Whitehaven now predicts it will cost between $95 and $102 for each tonne of coal that it digs and sends down the railway line to the Port of Newcastle in the year to June 2023.

In the year to June 2016, Whitehaven spent $56 digging and railing coal to Newcastle, meaning the company’s production costs may be double the levels seen just seven years earlier.

Lower sales volumes partly explain the increased costs; Whitehaven sold 15.4 million tonnes of its own “equity” coal in 2016 and will only manage between 13.1 million and 14.4 million tonnes of coal this year as weather and flooding hamper production.

But the potential doubling of costs in just seven years also highlights the inflationary pressures that Whitehaven managing director Paul Flynn has warned of for several years now, including a severe shortage of skilled labour and higher diesel and electricity costs.

Whitehaven has also adopted high-cost tactics like flying workers to site in helicopters in recent months as it seeks to maintain production rates amid regular flooding near its Maules Creek mine.

Whitehaven has also had to ramp up employee salaries at a time when it says the social stigma around coal warrants higher pay for those working in the sector.

“We are offering certain retention initiatives for our people to slow down the turnover, I think that has hit the mark,” said Mr Flynn on October 19.

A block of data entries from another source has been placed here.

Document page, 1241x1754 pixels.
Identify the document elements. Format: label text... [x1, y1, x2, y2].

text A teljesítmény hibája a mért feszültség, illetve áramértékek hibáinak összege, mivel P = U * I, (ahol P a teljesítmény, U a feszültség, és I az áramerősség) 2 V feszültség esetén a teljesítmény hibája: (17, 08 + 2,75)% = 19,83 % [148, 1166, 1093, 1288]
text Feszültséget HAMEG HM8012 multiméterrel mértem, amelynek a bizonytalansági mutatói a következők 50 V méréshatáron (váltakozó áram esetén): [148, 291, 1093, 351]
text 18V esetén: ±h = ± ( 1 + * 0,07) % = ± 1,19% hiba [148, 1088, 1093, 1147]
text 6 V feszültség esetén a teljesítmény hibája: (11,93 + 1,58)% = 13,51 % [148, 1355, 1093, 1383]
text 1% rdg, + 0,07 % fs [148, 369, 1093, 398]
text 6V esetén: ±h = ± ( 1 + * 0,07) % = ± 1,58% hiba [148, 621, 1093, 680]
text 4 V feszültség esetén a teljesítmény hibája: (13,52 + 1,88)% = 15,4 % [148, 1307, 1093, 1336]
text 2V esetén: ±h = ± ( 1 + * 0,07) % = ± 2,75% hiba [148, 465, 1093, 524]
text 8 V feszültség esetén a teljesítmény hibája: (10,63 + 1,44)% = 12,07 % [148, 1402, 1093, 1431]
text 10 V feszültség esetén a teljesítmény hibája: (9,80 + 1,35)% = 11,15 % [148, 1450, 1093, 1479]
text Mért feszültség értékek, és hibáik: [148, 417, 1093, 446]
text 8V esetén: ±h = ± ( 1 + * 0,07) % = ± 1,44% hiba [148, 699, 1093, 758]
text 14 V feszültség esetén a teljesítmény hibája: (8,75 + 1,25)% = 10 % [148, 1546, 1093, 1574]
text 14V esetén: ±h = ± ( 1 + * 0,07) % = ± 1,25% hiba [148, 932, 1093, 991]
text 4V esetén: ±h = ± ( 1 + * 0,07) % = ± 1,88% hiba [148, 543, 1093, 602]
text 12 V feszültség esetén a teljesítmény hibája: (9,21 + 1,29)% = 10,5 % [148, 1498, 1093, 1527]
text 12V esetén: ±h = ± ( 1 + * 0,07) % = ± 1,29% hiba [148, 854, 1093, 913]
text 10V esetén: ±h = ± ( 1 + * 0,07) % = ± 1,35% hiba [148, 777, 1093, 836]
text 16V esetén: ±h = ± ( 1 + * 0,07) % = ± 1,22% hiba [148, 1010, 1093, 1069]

“You are having to be a little bit more inventive about how you attract these people in. There is the attendant matters that go with that; bringing people in on different roster structures and different pay rates versus other people who are there already, which we are having to deal with, which need to be ironed out just to make sure you have got a harmonious workplace”.

The company’s average costs were $74 a tonne in the 2021 financial year and $84 a tonne in fiscal 2022.

Whitehaven is not the only NSW coal miner that may endure unit costs above $100 a tonne and double the levels reported in 2016.

BHP has told investors to expect unit costs from its Mt Arthur mine to be between $US76 ($116.94) and $US86 ($132.32) a tonne this year.

That range puts BHP on track to double the $US40.52 ($62.34) a tonne unit cost reported for the Mt Arthur mine in the year to June 2016.

BHP’s costs at Mt Arthur have also been affected by volume; Mt Arthur sold 17.7 million tonnes in 2016 but will only sell between 13 million and 15 million tonnes this year.

Yancoal’s unit costs have risen but not as severely as its two neighbours; from $63 a tonne in 2018 – the first relevant year as the miner made big acquisitions to its NSW coal division in 2017 – Yancoal’s costs will rise to as much as $89 a tonne this year.

The unit costs published by Whitehaven – and indeed most mining companies – do not include additional costs like royalties paid to state governments and the cost of shipping the product to customers overseas.

The costs would be even higher if Whitehaven were selling normal amounts of semi-soft coking coal; a product that tends to cost a few dollars extra to make because it requires coal that could be sold as thermal coal to go through an extra process of washing before it can be sold as coking coal.

Whitehaven has been minimising production of semi-soft this year in response to abnormal coal market dynamics where thermal coal for power generation has fetched higher prices than coking coal.

But with coal prices at extremely high levels, Whitehaven can afford to cover the soaring costs of production.

Top quality NSW thermal coal was fetching $US362.14 a tonne ($556.91 a tonne) on November 4, according to price provider GlobalCoal.

The price has averaged more than $US386 a tonne in each of the past six months, putting Whitehaven and rivals like Yancoal and New Hope on track for record profits.

The prices paid for NSW thermal coal this year have smashed all previous highs; between 2008 and September 2021, the price was never higher than the $US194.79 a tonne price that was set in 2008.